Komisi D DPRD Bojonegoro Soroti Elevasi Nol dan Kemiringan U-Ditch: Waterpass Ungkap Air Masih Menggenang

BOJONEGORO, Batara.news ||

Sistem drainase hanya dapat berfungsi optimal apabila elevasi dasar saluran mengikuti kemiringan hidrolis yang benar. Hal itu disoroti langsung oleh Komisi D DPRD Bojonegoro saat melakukan inspeksi mendadak terhadap proyek pemasangan U-ditch dan trotoar di sejumlah titik kawasan perkotaan, Selasa (4/11/2025).

Dalam sidak tersebut, Wakil Ketua Komisi D, Sukur Priyanto, meminta teknisi proyek untuk memeriksa level saluran menggunakan waterpass. Pengukuran manual itu penting untuk memastikan bahwa titik elevasi awal (level 0) telah berada di bawah permukaan tanah dan tersambung menuju saluran pembuangan akhir. Namun, hasil pengecekan lapangan menunjukkan adanya ketidaktepatan elevasi, sehingga air masih terlihat menggenang setelah hujan.

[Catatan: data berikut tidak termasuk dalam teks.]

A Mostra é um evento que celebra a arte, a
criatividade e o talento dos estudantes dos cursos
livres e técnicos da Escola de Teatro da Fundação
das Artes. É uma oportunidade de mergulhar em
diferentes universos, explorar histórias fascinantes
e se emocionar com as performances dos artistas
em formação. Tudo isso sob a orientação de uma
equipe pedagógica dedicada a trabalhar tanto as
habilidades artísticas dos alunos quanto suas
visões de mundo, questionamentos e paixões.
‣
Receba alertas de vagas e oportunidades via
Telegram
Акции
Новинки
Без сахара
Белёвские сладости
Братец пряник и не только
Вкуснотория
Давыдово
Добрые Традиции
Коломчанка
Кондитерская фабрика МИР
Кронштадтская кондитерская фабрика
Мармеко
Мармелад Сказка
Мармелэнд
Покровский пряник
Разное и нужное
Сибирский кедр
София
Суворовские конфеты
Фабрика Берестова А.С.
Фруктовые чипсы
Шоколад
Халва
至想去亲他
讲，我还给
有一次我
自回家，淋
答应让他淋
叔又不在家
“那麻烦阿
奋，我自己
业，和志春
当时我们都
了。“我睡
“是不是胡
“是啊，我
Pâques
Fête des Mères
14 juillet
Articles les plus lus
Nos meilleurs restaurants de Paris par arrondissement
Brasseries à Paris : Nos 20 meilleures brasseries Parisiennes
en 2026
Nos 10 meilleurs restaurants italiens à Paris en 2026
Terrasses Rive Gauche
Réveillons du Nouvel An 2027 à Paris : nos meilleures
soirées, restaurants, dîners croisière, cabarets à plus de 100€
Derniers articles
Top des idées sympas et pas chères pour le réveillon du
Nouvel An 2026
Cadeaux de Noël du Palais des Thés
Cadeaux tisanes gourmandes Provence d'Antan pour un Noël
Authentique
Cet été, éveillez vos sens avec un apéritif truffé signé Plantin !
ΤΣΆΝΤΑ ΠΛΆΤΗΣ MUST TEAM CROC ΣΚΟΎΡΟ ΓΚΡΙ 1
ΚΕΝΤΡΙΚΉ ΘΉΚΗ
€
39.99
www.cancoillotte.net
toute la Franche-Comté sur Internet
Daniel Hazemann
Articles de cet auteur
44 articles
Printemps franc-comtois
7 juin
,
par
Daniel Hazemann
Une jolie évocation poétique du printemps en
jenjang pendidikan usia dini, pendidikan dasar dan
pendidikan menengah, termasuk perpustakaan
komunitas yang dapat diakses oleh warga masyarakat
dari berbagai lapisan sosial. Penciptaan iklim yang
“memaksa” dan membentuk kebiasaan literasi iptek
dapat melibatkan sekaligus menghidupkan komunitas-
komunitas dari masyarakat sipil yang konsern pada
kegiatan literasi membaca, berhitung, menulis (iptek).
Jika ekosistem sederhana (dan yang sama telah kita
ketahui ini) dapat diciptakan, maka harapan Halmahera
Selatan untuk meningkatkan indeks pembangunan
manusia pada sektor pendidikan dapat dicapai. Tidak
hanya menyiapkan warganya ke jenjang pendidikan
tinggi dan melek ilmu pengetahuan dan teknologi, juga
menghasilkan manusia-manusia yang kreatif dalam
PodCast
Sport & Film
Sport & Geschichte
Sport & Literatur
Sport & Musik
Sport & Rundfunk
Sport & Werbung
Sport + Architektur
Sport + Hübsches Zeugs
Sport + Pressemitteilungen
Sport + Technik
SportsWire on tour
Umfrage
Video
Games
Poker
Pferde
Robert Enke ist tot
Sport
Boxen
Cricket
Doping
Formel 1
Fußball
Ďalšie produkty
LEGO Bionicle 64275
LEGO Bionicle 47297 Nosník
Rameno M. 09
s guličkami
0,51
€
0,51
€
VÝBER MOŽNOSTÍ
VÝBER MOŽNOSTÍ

“Setelah hujan kemarin, air tidak bergerak. Artinya dasar saluran belum punya kemiringan yang cukup. Dengan waterpass, terlihat ada bagian yang justru sejajar bahkan lebih tinggi dari titik hulu,” kata Sukur.

Dalam standar konstruksi drainase, level 0 (zero elevation) menjadi dasar acuan untuk menentukan arah aliran. Bila elevasi terlalu datar atau lebih tinggi di tengah saluran, air kehilangan energi gravitasi dan berakhir menjadi genangan. Fenomena ini ditemukan di beberapa segmen saluran dengan kemiringan yang tidak seragam.

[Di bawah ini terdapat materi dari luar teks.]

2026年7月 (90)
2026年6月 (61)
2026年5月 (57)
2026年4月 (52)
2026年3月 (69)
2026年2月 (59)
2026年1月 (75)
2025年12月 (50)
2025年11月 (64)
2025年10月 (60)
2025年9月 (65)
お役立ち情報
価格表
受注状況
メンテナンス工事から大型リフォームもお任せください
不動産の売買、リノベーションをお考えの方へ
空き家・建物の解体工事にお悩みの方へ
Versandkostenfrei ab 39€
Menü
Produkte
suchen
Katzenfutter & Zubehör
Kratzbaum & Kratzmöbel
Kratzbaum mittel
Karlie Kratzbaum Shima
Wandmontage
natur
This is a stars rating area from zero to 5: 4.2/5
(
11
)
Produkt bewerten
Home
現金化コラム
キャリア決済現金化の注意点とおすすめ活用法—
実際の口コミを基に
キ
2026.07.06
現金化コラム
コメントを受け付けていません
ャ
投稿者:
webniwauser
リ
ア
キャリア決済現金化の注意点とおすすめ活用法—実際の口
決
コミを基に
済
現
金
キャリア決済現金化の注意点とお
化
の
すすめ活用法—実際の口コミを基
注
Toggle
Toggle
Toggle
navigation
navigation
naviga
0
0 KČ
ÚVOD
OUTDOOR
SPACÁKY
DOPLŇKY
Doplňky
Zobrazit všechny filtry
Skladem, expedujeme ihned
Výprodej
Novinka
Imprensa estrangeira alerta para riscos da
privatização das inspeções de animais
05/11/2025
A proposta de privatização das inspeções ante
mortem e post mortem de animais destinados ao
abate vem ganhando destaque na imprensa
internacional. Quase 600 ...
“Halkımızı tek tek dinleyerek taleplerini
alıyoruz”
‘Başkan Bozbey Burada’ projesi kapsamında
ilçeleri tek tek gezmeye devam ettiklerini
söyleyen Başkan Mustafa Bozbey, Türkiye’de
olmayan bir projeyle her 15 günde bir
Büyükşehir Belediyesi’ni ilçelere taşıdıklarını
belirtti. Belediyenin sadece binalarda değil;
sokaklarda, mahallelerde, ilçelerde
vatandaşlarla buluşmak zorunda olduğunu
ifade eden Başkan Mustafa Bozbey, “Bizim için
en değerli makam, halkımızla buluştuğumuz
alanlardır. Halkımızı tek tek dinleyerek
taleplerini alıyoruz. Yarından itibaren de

Secara teknis, kemiringan dasar U-ditch harus memiliki grade slope yang konsisten—umumnya berkisar antara 1–3‰ (per mil) untuk saluran perkotaan. Namun temuan lapangan menunjukkan beberapa titik datar tanpa titik jatuh menuju pembuangan akhir.

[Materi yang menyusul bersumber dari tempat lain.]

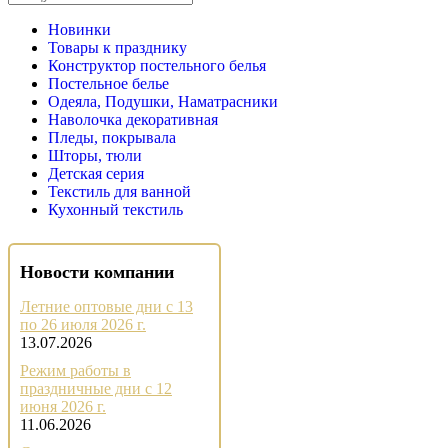
Новинки
Товары к празднику
Конструктор постельного белья
Постельное белье
Одеяла, Подушки, Наматрасники
Наволочка декоративная
Пледы, покрывала
Шторы, тюли
Детская серия
Текстиль для ванной
Кухонный текстиль
Новости компании
Летние оптовые дни с 13
по 26 июля 2026 г.
13.07.2026
Режим работы в
праздничные дни с 12
июня 2026 г.
11.06.2026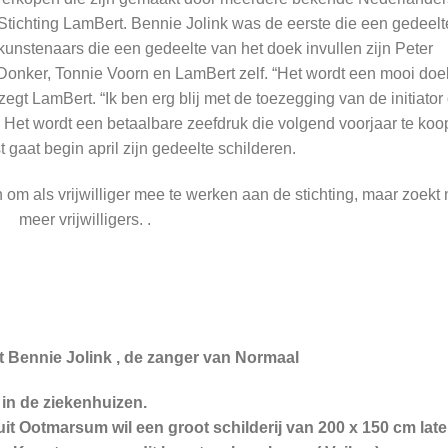
 Stichting LamBert. Bennie Jolink was de eerste die een gedeelt
 kunstenaars die een gedeelte van het doek invullen zijn Peter
Donker, Tonnie Voorn en LamBert zelf. “Het wordt een mooi doe
gt LamBert. “Ik ben erg blij met de toezegging van de initiator
” Het wordt een betaalbare zeefdruk die volgend voorjaar te koop
 gaat begin april zijn gedeelte schilderen.
om als vrijwilliger mee te werken aan de stichting, maar zoekt
meer vrijwilligers. .
 Bennie Jolink , de zanger van Normaal
 in de ziekenhuizen.
t Ootmarsum wil een groot schilderij van 200 x 150 cm lat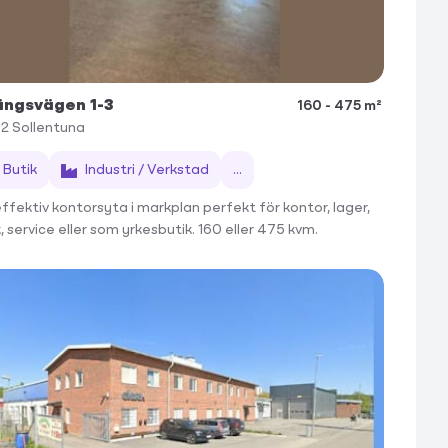
ängsvägen 1-3
160 - 475 m²
72
Sollentuna
Butik
Industri / Verkstad
...
effektiv kontorsyta i markplan perfekt för kontor, lager,
, service eller som yrkesbutik. 160 eller 475 kvm.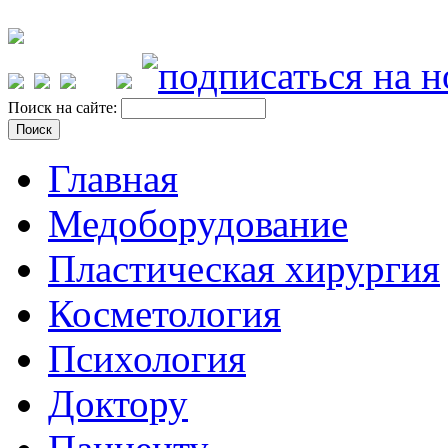
Поиск на сайте:
Главная
Медоборудование
Пластическая хирургия
Косметология
Психология
Доктору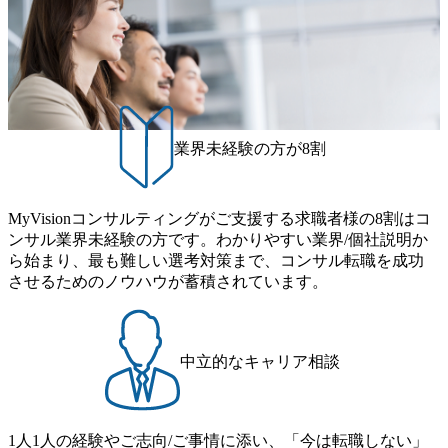
援を行って
でEnd to Endで支援を行って
おります。 業界を代表する大
同) ※ご
手企業を中心としたクライア
にアサイ
ントに対し、テクノロジーを
 ・エ
活用した経営課題解決を支援
業:新規事
するコンサルティングサービ
ミクスプラ
スに従事いただきます。 ま
事業構想
た、組織の柔軟性が高いた
、IPの
め、希望があればメンバーク
業界未経験の方が8割
出支援 ・
ラスであっても案件獲得に向
AIによる
けた提案活動に関わることが
推進/デー
できます。 例として下記のよ
向けた
うなプロジェクトに参画いた
援 ・マ
だきます。 ▼主なプロジェク
MyVisionコンサルティングがご支援する求職者様の8割はコ
の構想策
ト事例(一部抜粋) ※ご経歴や
ンサル業界未経験の方です。わかりやすい業界/個社説明か
 ・コング
ご希望を参考にアサインを決
業から転換
ら始まり、最も難しい選考対策まで、コンサル転職を成功
定しております。 ・エンター
戦略・組
テイメント企業:新規事業立案
させるためのノウハウが蓄積されています。
通じた中
支援/ダイナミクスプライシン
・専門商
グを活用した事業構想及び販
の事業戦
売戦略立案支援 ・製造メーカ
DX戦略の
ー:IoT、AIによるアナリティ
ト推進支
クス活用推進/データ駆動型経
中立的なキャリア相談
ロセスの
営実現に向けたDX構想策定
約とポート
～実行支援 ・メディア:NFT
・金融業:
等の新規事業戦略立案支援 ・
のM&A
コングロマリット:創業事業か
PMI(シ
ら転換後の事業戦略・R&D戦
1人1人の経験やご志向/ご事情に添い、「今は転職しない」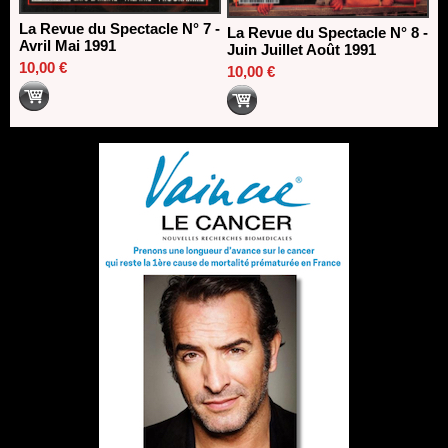
La Revue du Spectacle N° 7 -
La Revue du Spectacle N° 8 -
Avril Mai 1991
Juin Juillet Août 1991
10,00 €
10,00 €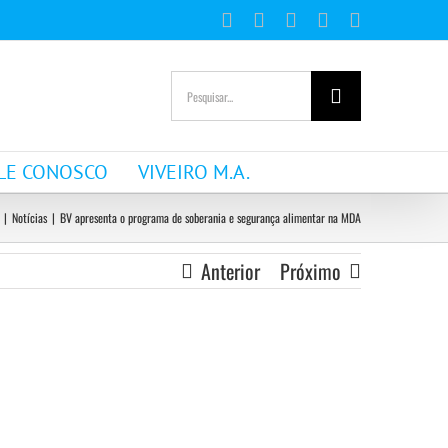
Facebook
Instagram
YouTube
WhatsApp
E-
mail
Buscar
resultados
para:
LE CONOSCO
VIVEIRO M.A.
|
Notícias
|
BV apresenta o programa de soberania e segurança alimentar na MDA
Anterior
Próximo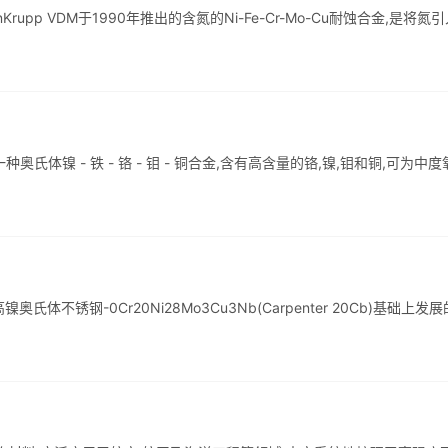
hyssenKrupp VDM于1990年推出的含氮的Ni-Fe-Cr-Mo-Cu耐蚀合金,是将氮
2Ti是一种奥氏体镍 - 铁 - 铬 - 钼 - 铜合金,含有高含量的铬,镍,钼和铜,可为中
 年在高镍奥氏体不锈钢-0Cr20Ni28Mo3Cu3Nb(Carpenter 20Cb)基础上发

Selain kemiringan, Komisi D menemukan:

Tidak adanya lantai dasar beton pada sejumlah segmen, sehingga posisi U-ditch mudah turun- naik dan memengaruhi elevasi.

Sambungan antar segmen belum diberi nat semen–pasir, menyebabkan risiko rembesan dan kerusakan struktur.

Pekerja belum menggunakan APD dan standar K3 belum diterapkan maksimal.

Tidak ada police line pada galian yang terbuka dan berpotensi membahayakan pengguna jalan.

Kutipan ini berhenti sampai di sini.